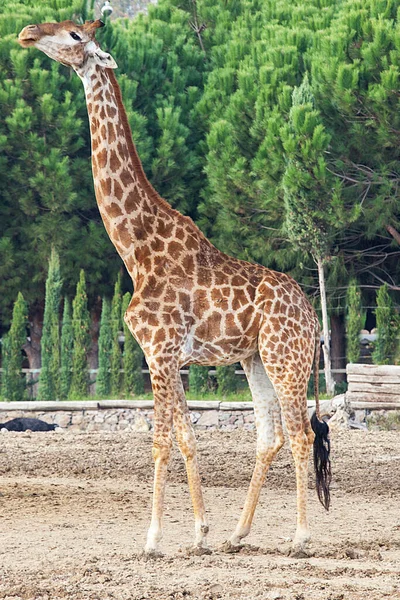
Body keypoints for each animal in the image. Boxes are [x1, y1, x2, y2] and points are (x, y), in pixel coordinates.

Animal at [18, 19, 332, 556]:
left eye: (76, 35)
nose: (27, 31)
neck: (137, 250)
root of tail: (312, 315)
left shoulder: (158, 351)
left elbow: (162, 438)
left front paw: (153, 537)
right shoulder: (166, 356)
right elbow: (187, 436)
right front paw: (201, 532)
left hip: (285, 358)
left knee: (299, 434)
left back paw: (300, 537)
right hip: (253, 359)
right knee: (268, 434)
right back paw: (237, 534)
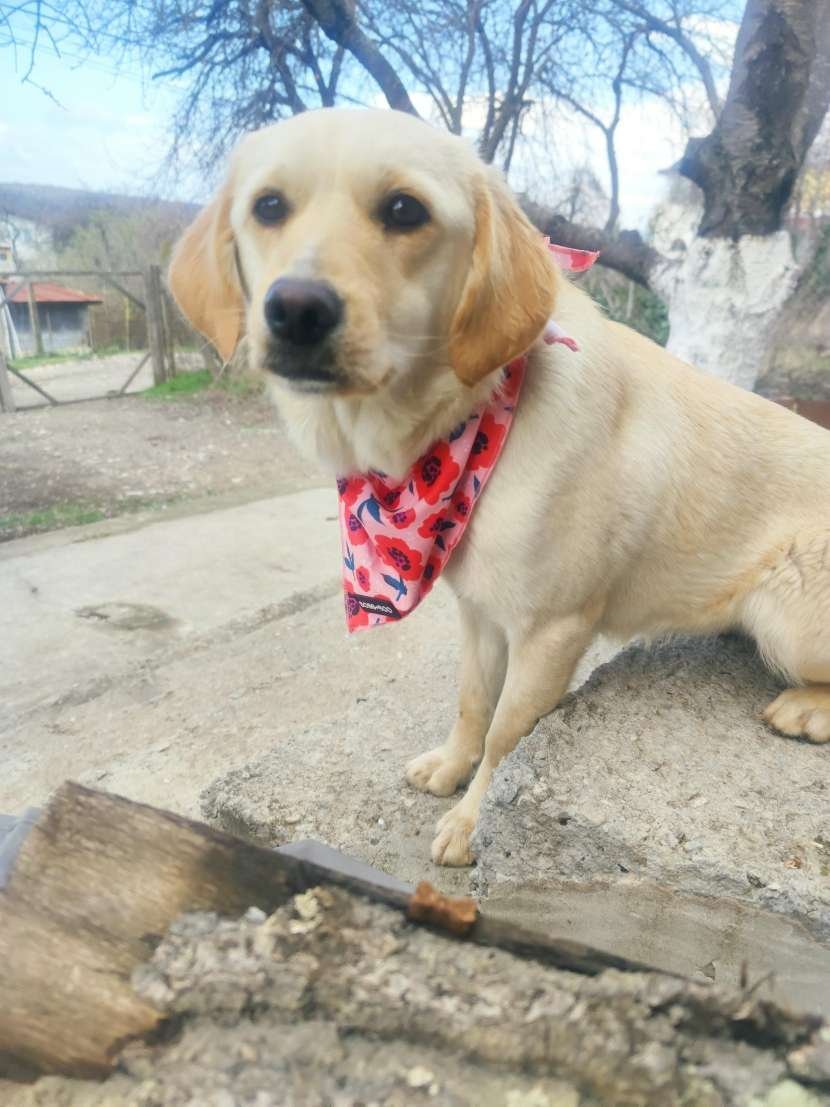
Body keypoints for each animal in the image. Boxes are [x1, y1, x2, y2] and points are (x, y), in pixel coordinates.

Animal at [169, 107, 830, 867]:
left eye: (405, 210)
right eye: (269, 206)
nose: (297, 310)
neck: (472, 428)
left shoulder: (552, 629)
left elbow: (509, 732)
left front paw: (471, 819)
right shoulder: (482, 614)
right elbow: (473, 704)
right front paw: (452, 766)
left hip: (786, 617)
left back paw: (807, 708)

Work item: Scan the material line by line and report each one that contains "back".

Response to this task:
left back paw: (300, 537)
right back paw: (237, 534)
left back paw: (807, 708)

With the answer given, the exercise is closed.